Guys. You know that grabber thingie that I bought before my surgery? Y'all have been just dying to know how that's been working out for me, I just know it.
Humor me here people. I have no life at the moment...
So the grabber is proving to be capable of many things. Like taking apart that hideously difficult Halloween puzzle:
...and picking up zillions of doggie toys...
.....it can actually pluck Lulu treats right out of the bag...

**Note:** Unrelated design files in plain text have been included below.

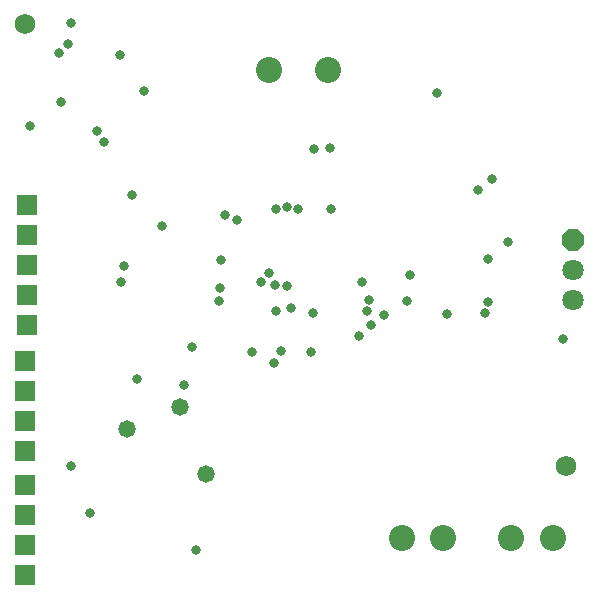
<source format=gbs>
G04*
G04 #@! TF.GenerationSoftware,Altium Limited,Altium Designer,21.1.1 (26)*
G04*
G04 Layer_Color=16711935*
%FSLAX25Y25*%
%MOIN*%
G70*
G04*
G04 #@! TF.SameCoordinates,04740601-0AD8-466E-96FA-1E4AED34599A*
G04*
G04*
G04 #@! TF.FilePolarity,Negative*
G04*
G01*
G75*
%ADD57C,0.06800*%
%ADD58C,0.08674*%
%ADD59R,0.07087X0.07087*%
%ADD60C,0.07087*%
%ADD61P,0.07671X8X112.5*%
%ADD62C,0.03162*%
%ADD63C,0.05800*%
D57*
X6575Y188937D02*
D03*
X186811Y41614D02*
D03*
D58*
X146087Y17717D02*
D03*
X132307D02*
D03*
X168724D02*
D03*
X182504D02*
D03*
X87819Y173622D02*
D03*
X107504D02*
D03*
D59*
X7244Y98858D02*
D03*
X6555Y66831D02*
D03*
Y56831D02*
D03*
Y46831D02*
D03*
Y76831D02*
D03*
Y25335D02*
D03*
Y15335D02*
D03*
Y5335D02*
D03*
Y35335D02*
D03*
X7244Y88858D02*
D03*
Y128858D02*
D03*
Y118858D02*
D03*
Y108858D02*
D03*
D60*
X189370Y97087D02*
D03*
Y107087D02*
D03*
D61*
Y117087D02*
D03*
D62*
X85158Y102992D02*
D03*
X121277Y97097D02*
D03*
X82243Y79804D02*
D03*
X89685Y75866D02*
D03*
X77339Y123796D02*
D03*
X95315Y94370D02*
D03*
X62402Y81221D02*
D03*
X71516Y101037D02*
D03*
X101870Y79528D02*
D03*
X91850Y79921D02*
D03*
X90118Y93504D02*
D03*
X121982Y88716D02*
D03*
X102620Y92606D02*
D03*
X94055Y101850D02*
D03*
X120591Y93504D02*
D03*
X118937Y102874D02*
D03*
X89803Y102126D02*
D03*
X87795Y106063D02*
D03*
X108543Y127520D02*
D03*
X97638Y127323D02*
D03*
X93801Y128151D02*
D03*
X90094Y127455D02*
D03*
X160866Y96339D02*
D03*
X43780Y70630D02*
D03*
X8268Y154961D02*
D03*
X147244Y92402D02*
D03*
X63701Y13858D02*
D03*
X18619Y163071D02*
D03*
X160982Y110573D02*
D03*
X134912Y105385D02*
D03*
X134055Y96732D02*
D03*
X162205Y137441D02*
D03*
X167441Y116496D02*
D03*
X143937Y166024D02*
D03*
X157441Y133740D02*
D03*
X185921Y84107D02*
D03*
X71378Y96732D02*
D03*
X73150Y125354D02*
D03*
X72060Y110485D02*
D03*
X52284Y121811D02*
D03*
X39646Y108346D02*
D03*
X42244Y131968D02*
D03*
X102854Y147441D02*
D03*
X159764Y92598D02*
D03*
X118071Y85118D02*
D03*
X126167Y91982D02*
D03*
X108110Y147559D02*
D03*
X59685Y68543D02*
D03*
X21772Y41732D02*
D03*
X38641Y102908D02*
D03*
X30581Y153285D02*
D03*
X32835Y149843D02*
D03*
X46358Y166634D02*
D03*
X18012Y179232D02*
D03*
X20768Y182382D02*
D03*
X22047Y189272D02*
D03*
X38189Y178839D02*
D03*
X28255Y25879D02*
D03*
D63*
X67028Y38976D02*
D03*
X58150Y61300D02*
D03*
X40540Y54151D02*
D03*
M02*

</source>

...and procure medicinal frosty items. And ice packs too.
There's stuff that it simply is unable to do; or it's use would be just wrong. For example. John objects to me using the grabber to grab any part of him. Pffft. Party pooper.
I'm thinking that brushing my teeth using this thing would be problematic. Hey...maybe I could brush JOHN'S teeth. I'll have to ask him about that.
Lulu says that belly rubs given by this thing are completely unsuitable.
I would guess that it may be dangerous to try to play darts with this thing. But then, it's dangerous for me to play darts even without this thing.
I refuse to use my grabber to pour beer from John's newest kegerator flavor.
Even though my grabber can indeed open my dishwasher...
....and could probably handle the dishes, I'm thinking that doing dishes is not included in my recovery exercises.
Above all, I've learned to use my grabber safely. Grabbing and drinking don't mix. Don't ask me how I know this.
Hey. I wonder if there's a holster-type version of this thing.